Coming to terms with the ultimate and inevitable downfall of a relationship, Sealy’s soul-pop vocals are equally soft-spoken and assertive, filling the oceans between the confidence and irony of her storytelling and the emotion-filled delivery of her performance.

Start streaming “Killing Song” here:

Rating: 5 out of 5.

The Brooklyn-based performer says “Killing Song” “is about all those little nagging problems in relationships that you know are there but don’t want to address – because you know that killing the problems will also kill the relationship.”
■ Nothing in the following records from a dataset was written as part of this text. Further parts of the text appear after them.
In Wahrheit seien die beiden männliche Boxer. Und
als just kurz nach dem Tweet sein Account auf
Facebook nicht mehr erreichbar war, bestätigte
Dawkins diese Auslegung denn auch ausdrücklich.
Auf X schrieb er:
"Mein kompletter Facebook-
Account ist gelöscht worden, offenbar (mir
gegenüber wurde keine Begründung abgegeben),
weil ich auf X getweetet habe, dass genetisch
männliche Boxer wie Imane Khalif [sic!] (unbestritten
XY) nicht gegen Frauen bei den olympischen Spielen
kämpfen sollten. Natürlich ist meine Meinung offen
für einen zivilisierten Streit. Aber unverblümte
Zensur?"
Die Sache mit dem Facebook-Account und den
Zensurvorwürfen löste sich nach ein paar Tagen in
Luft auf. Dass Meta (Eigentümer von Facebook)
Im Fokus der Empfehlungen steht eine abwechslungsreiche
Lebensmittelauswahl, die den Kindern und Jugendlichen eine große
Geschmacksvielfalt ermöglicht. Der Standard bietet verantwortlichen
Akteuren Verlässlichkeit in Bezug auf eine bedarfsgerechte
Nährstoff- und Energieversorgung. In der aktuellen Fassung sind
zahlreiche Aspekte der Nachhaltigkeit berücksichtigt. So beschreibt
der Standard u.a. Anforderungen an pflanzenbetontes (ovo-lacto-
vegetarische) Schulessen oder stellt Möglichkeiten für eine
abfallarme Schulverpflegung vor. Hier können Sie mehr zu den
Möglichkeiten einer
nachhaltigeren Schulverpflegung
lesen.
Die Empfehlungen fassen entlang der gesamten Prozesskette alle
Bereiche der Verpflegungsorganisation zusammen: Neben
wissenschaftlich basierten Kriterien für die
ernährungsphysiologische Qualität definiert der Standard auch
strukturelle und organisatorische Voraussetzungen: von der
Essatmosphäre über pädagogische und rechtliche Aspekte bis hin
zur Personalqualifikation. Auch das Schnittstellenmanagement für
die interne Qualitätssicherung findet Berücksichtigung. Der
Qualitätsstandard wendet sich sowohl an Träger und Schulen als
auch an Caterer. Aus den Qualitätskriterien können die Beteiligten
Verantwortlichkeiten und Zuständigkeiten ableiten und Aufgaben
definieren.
Opening a can of worms, Raegan Sealy uncovers these tiny problems, pulling a string and witnessing the entire ensemble unfold before her eyes as she dwells on the infestation of the “most adorable, tiny, destructive little metaphors.” Scouring every nook and cranny of the apartment, she finds herself alone at last – reveling in the finality of the situation. The track’s cinematic, orchestra-like arrangement sets the tone for this monumental, painstakingly stunning display of solitude. “Killing Song” was produced by Robin Buyer, who also produced her lead single “Make ‘em Jealous.”

The writing is on the wall in “Killing Song” – reflecting on turning points and the inevitability of turbulent situations bursting at the seams. Brimming with double entendres and poignant images of the artist’s independence and endurance to purify every corner, “Killing Song” is a strikingly grand performance of awareness and resilience.